- [Task instructions]: From the line containing "pinky mcp: (52, 52)" to the line containing "thumb cmc: (228, 147)" in the entries below, reproduce every line exactly, ends included. Nothing else belongs in the copy, and no pictures.

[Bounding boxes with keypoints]
☆ ☆ ☆

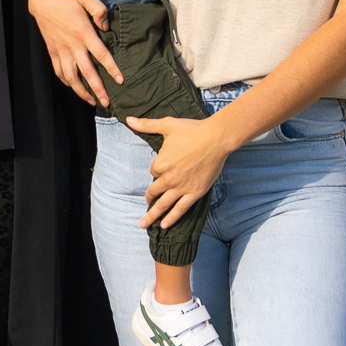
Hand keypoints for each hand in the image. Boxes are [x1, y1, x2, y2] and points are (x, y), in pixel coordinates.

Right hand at [27, 0, 119, 106]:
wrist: (42, 1)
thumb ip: (99, 11)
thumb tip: (106, 27)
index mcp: (83, 32)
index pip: (101, 54)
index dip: (112, 68)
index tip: (120, 80)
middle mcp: (72, 45)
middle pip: (87, 72)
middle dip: (97, 89)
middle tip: (106, 102)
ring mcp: (61, 50)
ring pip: (71, 77)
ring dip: (81, 91)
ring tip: (92, 101)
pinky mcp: (52, 52)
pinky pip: (59, 72)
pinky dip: (66, 82)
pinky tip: (74, 87)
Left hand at [132, 114, 230, 230]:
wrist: (216, 138)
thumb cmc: (192, 130)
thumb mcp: (167, 125)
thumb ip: (147, 125)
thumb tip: (129, 120)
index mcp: (161, 163)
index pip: (153, 171)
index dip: (157, 170)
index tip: (163, 169)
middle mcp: (169, 178)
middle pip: (154, 192)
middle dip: (149, 200)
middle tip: (145, 207)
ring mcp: (182, 187)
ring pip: (163, 205)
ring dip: (153, 216)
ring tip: (144, 224)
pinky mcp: (194, 193)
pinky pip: (180, 209)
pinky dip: (171, 218)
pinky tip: (164, 225)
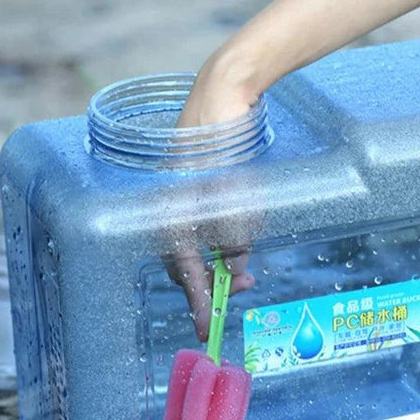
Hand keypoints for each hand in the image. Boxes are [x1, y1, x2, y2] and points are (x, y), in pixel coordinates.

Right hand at [165, 53, 261, 341]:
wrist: (224, 91)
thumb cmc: (228, 147)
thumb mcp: (239, 203)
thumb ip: (234, 241)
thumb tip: (234, 267)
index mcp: (173, 218)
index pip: (185, 273)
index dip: (199, 302)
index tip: (206, 329)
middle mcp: (171, 209)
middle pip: (189, 260)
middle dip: (217, 275)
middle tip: (246, 283)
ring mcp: (180, 195)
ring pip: (200, 239)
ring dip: (225, 248)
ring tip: (249, 240)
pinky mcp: (193, 183)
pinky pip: (205, 217)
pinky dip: (224, 226)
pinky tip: (242, 217)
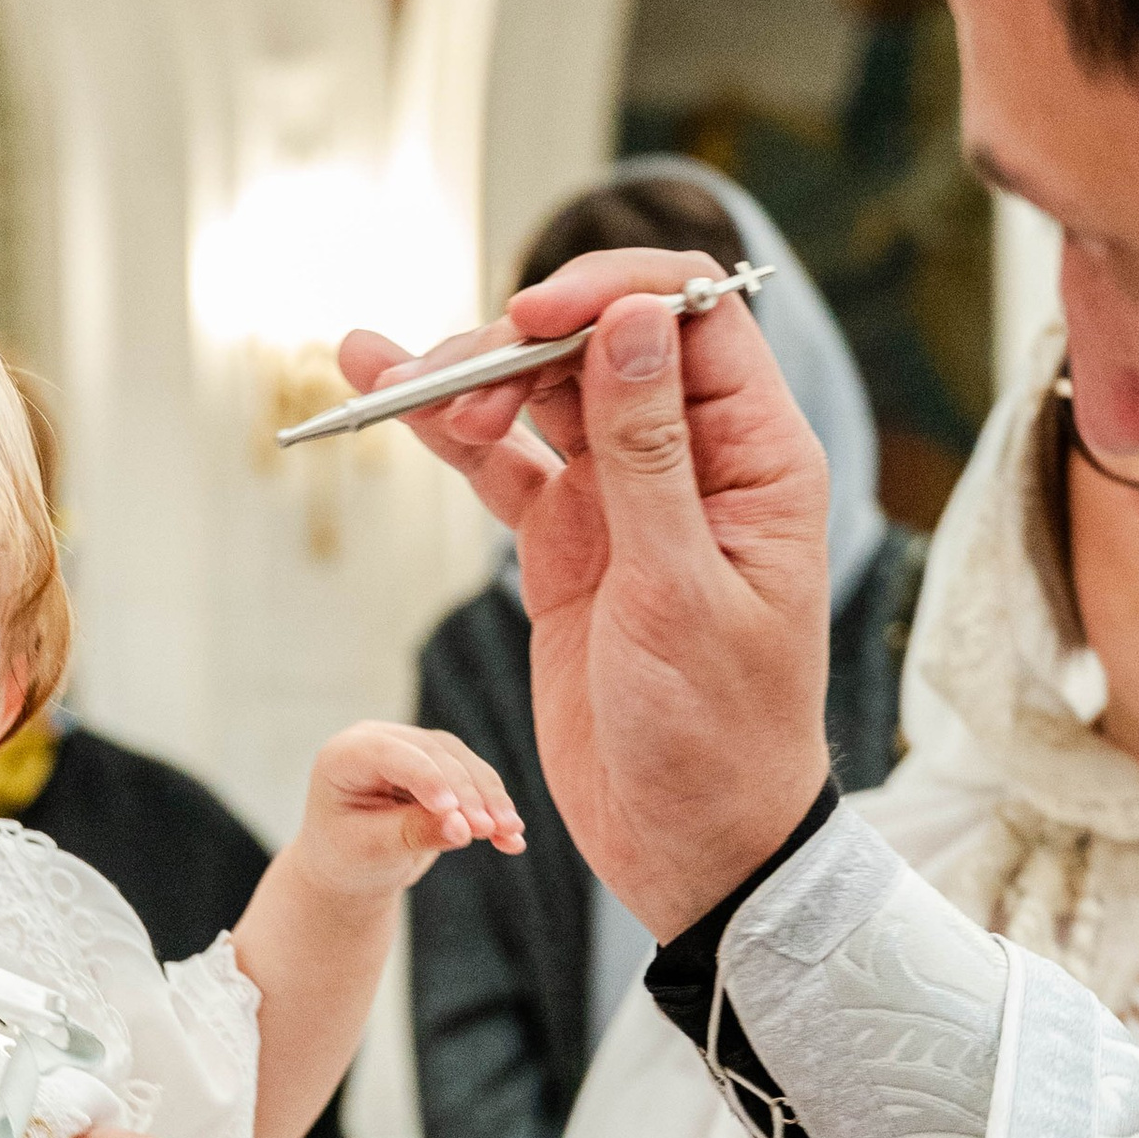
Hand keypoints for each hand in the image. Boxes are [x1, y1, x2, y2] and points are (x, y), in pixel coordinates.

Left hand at [286, 717, 524, 899]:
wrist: (351, 868)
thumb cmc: (346, 859)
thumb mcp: (371, 851)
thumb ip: (412, 833)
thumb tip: (463, 828)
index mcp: (345, 755)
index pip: (391, 754)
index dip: (425, 778)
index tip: (451, 810)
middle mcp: (382, 740)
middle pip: (435, 755)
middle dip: (466, 793)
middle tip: (488, 829)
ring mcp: (414, 749)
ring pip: (463, 762)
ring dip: (490, 798)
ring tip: (509, 831)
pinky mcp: (441, 765)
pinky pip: (475, 780)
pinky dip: (495, 808)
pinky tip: (513, 838)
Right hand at [337, 248, 831, 937]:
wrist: (691, 843)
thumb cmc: (717, 733)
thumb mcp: (681, 592)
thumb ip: (652, 453)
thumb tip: (633, 320)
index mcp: (755, 457)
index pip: (688, 317)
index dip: (607, 294)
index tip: (529, 317)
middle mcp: (692, 460)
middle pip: (597, 344)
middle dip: (517, 346)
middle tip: (459, 396)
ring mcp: (622, 499)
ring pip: (541, 396)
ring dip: (468, 379)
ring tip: (395, 390)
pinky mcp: (566, 544)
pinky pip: (501, 466)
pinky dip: (444, 432)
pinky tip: (383, 388)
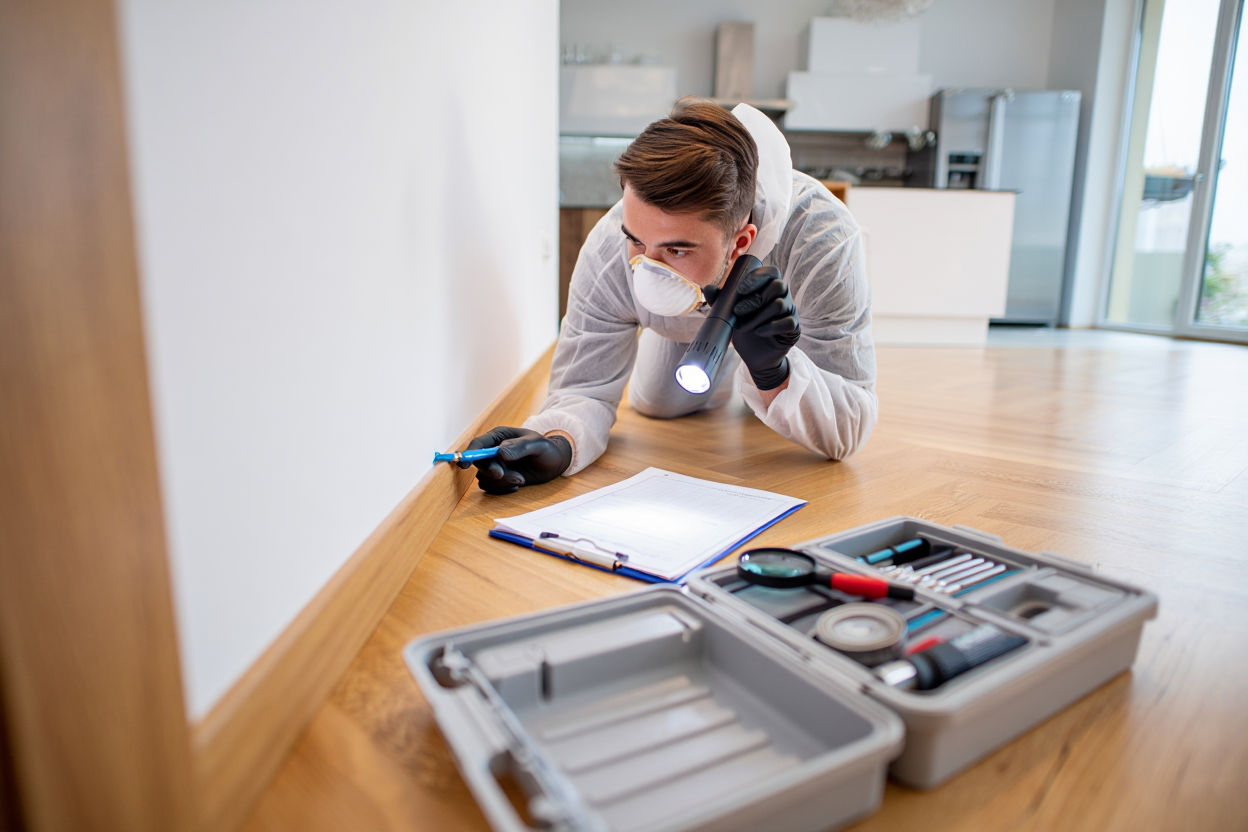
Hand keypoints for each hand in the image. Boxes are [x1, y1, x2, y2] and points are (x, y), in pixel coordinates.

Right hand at [459, 426, 572, 494]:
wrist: (554, 463)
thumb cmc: (546, 449)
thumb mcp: (537, 444)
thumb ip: (519, 447)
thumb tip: (500, 453)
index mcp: (499, 437)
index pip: (478, 444)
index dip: (469, 454)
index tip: (465, 465)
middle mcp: (493, 451)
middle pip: (479, 463)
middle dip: (492, 472)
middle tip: (510, 476)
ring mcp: (496, 466)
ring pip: (485, 478)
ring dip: (502, 482)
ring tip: (521, 479)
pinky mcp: (500, 480)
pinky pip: (491, 488)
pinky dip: (502, 489)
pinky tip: (517, 485)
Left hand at [729, 266, 799, 389]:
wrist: (755, 356)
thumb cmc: (745, 328)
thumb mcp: (730, 314)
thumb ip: (721, 300)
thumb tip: (708, 288)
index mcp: (768, 287)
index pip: (771, 272)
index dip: (758, 276)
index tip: (741, 288)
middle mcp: (783, 296)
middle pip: (777, 286)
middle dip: (755, 298)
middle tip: (737, 311)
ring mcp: (790, 311)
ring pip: (780, 305)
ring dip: (758, 315)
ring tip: (742, 326)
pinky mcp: (793, 328)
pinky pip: (787, 322)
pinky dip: (771, 327)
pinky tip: (758, 332)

☆ ☆ ☆

- [Finished task]:
pinky mcp: (52, 52)
pinky pip: (59, 72)
pinky dip: (66, 82)
pinky tip: (74, 87)
Left hand at [132, 114, 230, 230]:
wrist: (216, 138)
thumb cmc: (192, 130)
thumb mcp: (167, 125)
thumb ip: (147, 125)
thumb tip: (129, 120)
index mcp: (161, 163)
index pip: (153, 171)
index dip: (157, 170)
index tip: (163, 169)
middle mcp: (169, 178)
middle pip: (154, 192)
middle dip: (149, 200)
middle tip: (145, 207)
ring mcp: (182, 187)
ring pip: (163, 205)
ring dip: (153, 216)
ring tip: (144, 224)
pinky mcp: (194, 193)
pinky pip: (180, 209)
pinky dip: (171, 218)
pinky tip: (164, 225)
Hand keypoints for each hand in the image. Boxes are [x1, y1, x2, y2] and points are (x, y), in pixel coordinates.

Right hand at [165, 53, 261, 341]:
wrist: (224, 91)
thumb cmc: (228, 147)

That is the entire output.